Quelques heures avant son décès, il est arrivé quelque chose de très étonnant et c’est ce que je voudrais raconter maintenant : un matin, mon frère me téléphona et me demanda de venir immédiatement chez notre grand-mère car le médecin et l’infirmière qui s’occupaient d’elle l’avaient prévenu que sa fin était imminente. J’ai pris ma fille, à l’époque âgée de deux ans, avec moi et nous sommes parties. Arrivées à son chevet, nous avons tenté de lui parler mais elle ne répondait que difficilement. Soudain, elle s’est tournée vers nous et s’est mise à parler avec une détermination que nous ne lui connaissions pas. C’était apparemment un sujet qui lui tenait à cœur : «Toute ma vie, j’ai caché le fait que j’étais juive, j’avais peur d’être différente des gens autour de nous. Mais maintenant je ne vous demande qu’une chose : enterrez-moi dans un cimetière juif !»

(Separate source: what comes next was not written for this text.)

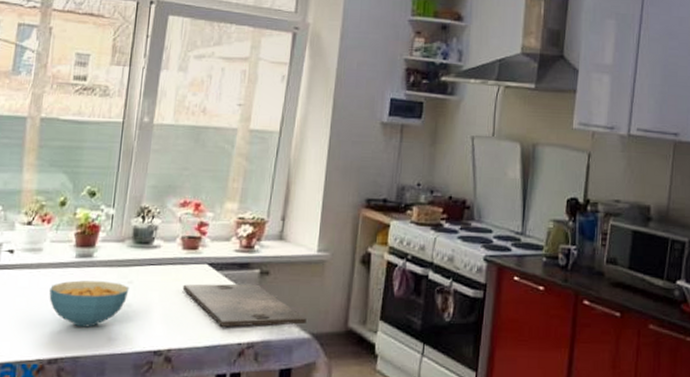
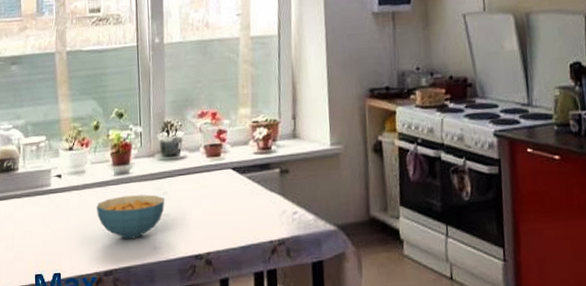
cutting board: present [182,283,307,327] -> none [212,183,330,226]

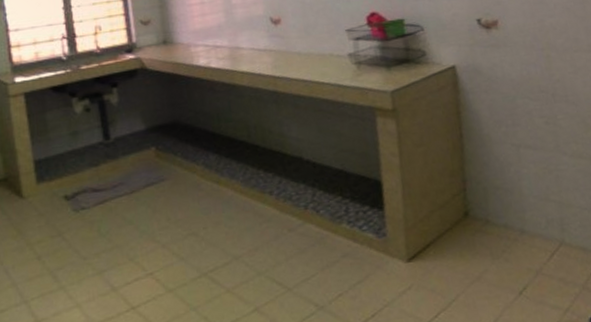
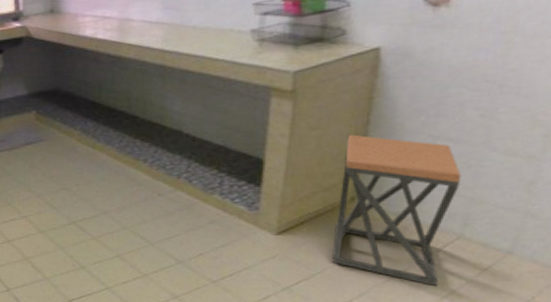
stool: none [448,148,558,300] -> present [332,134,462,287]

Puis elle se tut. On sentait que cette requête lui coûtait beaucoup d’efforts mais elle semblait plus calme et reposée ; comme soulagée. Après avoir entendu cela, nous nous sommes regardés, stupéfaits, mon frère et moi et sommes sortis dans la cour pour discuter comment régler cette question. C’est alors que, certainement envoyé par le bon D.ieu, la porte de la cour s’est ouverte et un rabbin est entré !
Il portait un chapeau noir et arborait une longue barbe. Il désirait parler à notre grand-mère !
Au début, nous étions persuadés qu’elle lui avait demandé de venir mais quand nous avons vu combien elle-même était sous le choc de cette visite, nous avons compris que tout ceci était une incroyable «coïncidence». Ils ont parlé dans une langue que nous ne comprenions pas.
A peine une heure après le départ du rabbin, notre grand-mère a rendu l’âme. Le rabbin envoya une équipe s’occuper de l’enterrement et c’est ainsi que la dernière demande de notre grand-mère, sa dernière prière a été exaucée puisqu’elle a été inhumée dans le cimetière juif.
Tout ceci m’a conduit à me poser un certain nombre de questions et à m’intéresser au judaïsme. J’appris que j’étais juive moi-même puisque la mère de ma mère l’était et j’ai décidé d’inscrire ma fille à l’école juive !
En rendant service à une dame de Londres, Rav Wilhelm avait pu honorer la dernière prière d’une grand-mère en Ukraine et, par cela, ramener toute une famille au judaïsme.